[Collection entries]
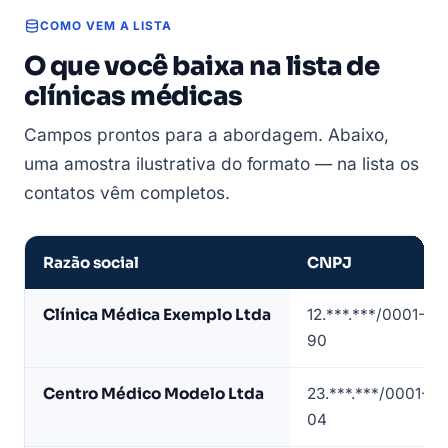
COMO VEM A LISTA
O que você baixa na lista de
clínicas médicas
Campos prontos para a abordagem. Abaixo,
uma amostra ilustrativa do formato — na lista os
contatos vêm completos.
Razão social
CNPJ
Amostra
Clínica Médica Exemplo Ltda
12.***.***/0001-
de
90
lista
de
Centro Médico Modelo Ltda
23.***.***/0001-
clínicas
04
médicas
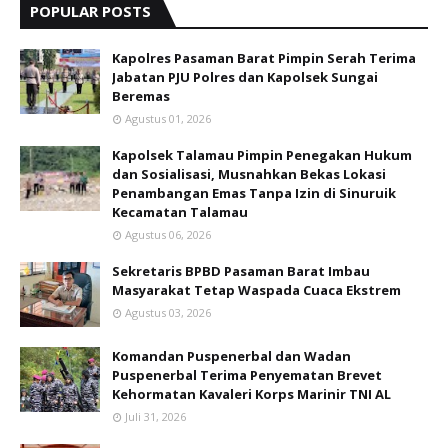
POPULAR POSTS
Kapolres Pasaman Barat Pimpin Serah Terima
Jabatan PJU Polres dan Kapolsek Sungai
Beremas
Agustus 01, 2026
Kapolsek Talamau Pimpin Penegakan Hukum
dan Sosialisasi, Musnahkan Bekas Lokasi
Penambangan Emas Tanpa Izin di Sinuruik
Kecamatan Talamau
Agustus 06, 2026
Sekretaris BPBD Pasaman Barat Imbau
Masyarakat Tetap Waspada Cuaca Ekstrem
Agustus 03, 2026
Komandan Puspenerbal dan Wadan
Puspenerbal Terima Penyematan Brevet
Kehormatan Kavaleri Korps Marinir TNI AL
Juli 31, 2026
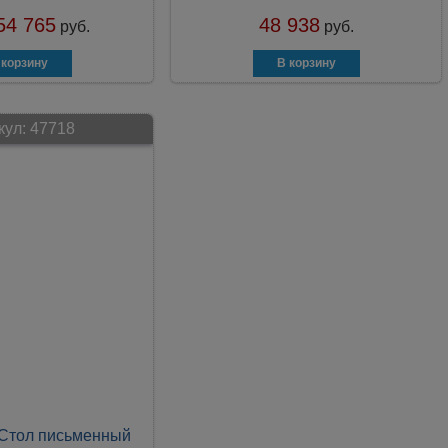
54 765
48 938
руб.
руб.
кул:
47718
 Стол письменный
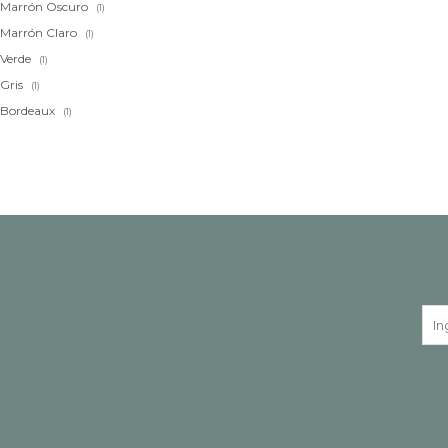
Marrón Oscuro
(1)
Marrón Claro
(1)
Verde
(1)
Gris
(1)
Bordeaux
(1)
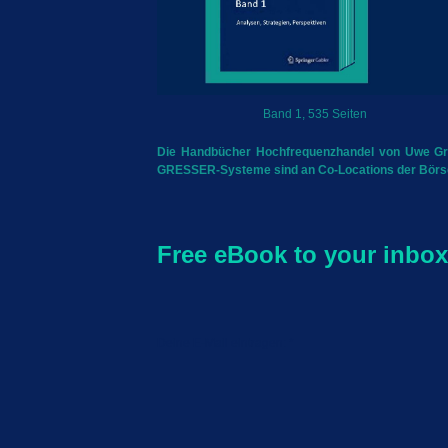
Band 1, 535 Seiten
Die Handbücher Hochfrequenzhandel von Uwe Gress
GRESSER-Systeme sind an Co-Locations der Börsen
Free eBook to your inbox
Deine E-Mail eintragen: *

## What to do
Only the lines from the one with "Penambangan Emas Tanpa Izin di Sinuruik" through the final line of the entries belong in the answer, set down exactly, with both ends included and no pictures.

## Problem solution
Penambangan Emas Tanpa Izin di Sinuruik
Kecamatan Talamau
Agustus 06, 2026
Sekretaris BPBD Pasaman Barat Imbau
Masyarakat Tetap Waspada Cuaca Ekstrem
Agustus 03, 2026
Komandan Puspenerbal dan Wadan
Puspenerbal Terima Penyematan Brevet
Kehormatan Kavaleri Korps Marinir TNI AL
Juli 31, 2026
54 765
48 938
руб.
руб.
кул:
47718
 Стол письменный
Marrón Oscuro
(1)
Marrón Claro
(1)
Verde
(1)
Gris
(1)
Bordeaux
(1)
Band 1, 535 Seiten
Die Handbücher Hochfrequenzhandel von Uwe Gress
GRESSER-Systeme sind an Co-Locations der Börsen
Free eBook to your inbox
Deine E-Mail eintragen: *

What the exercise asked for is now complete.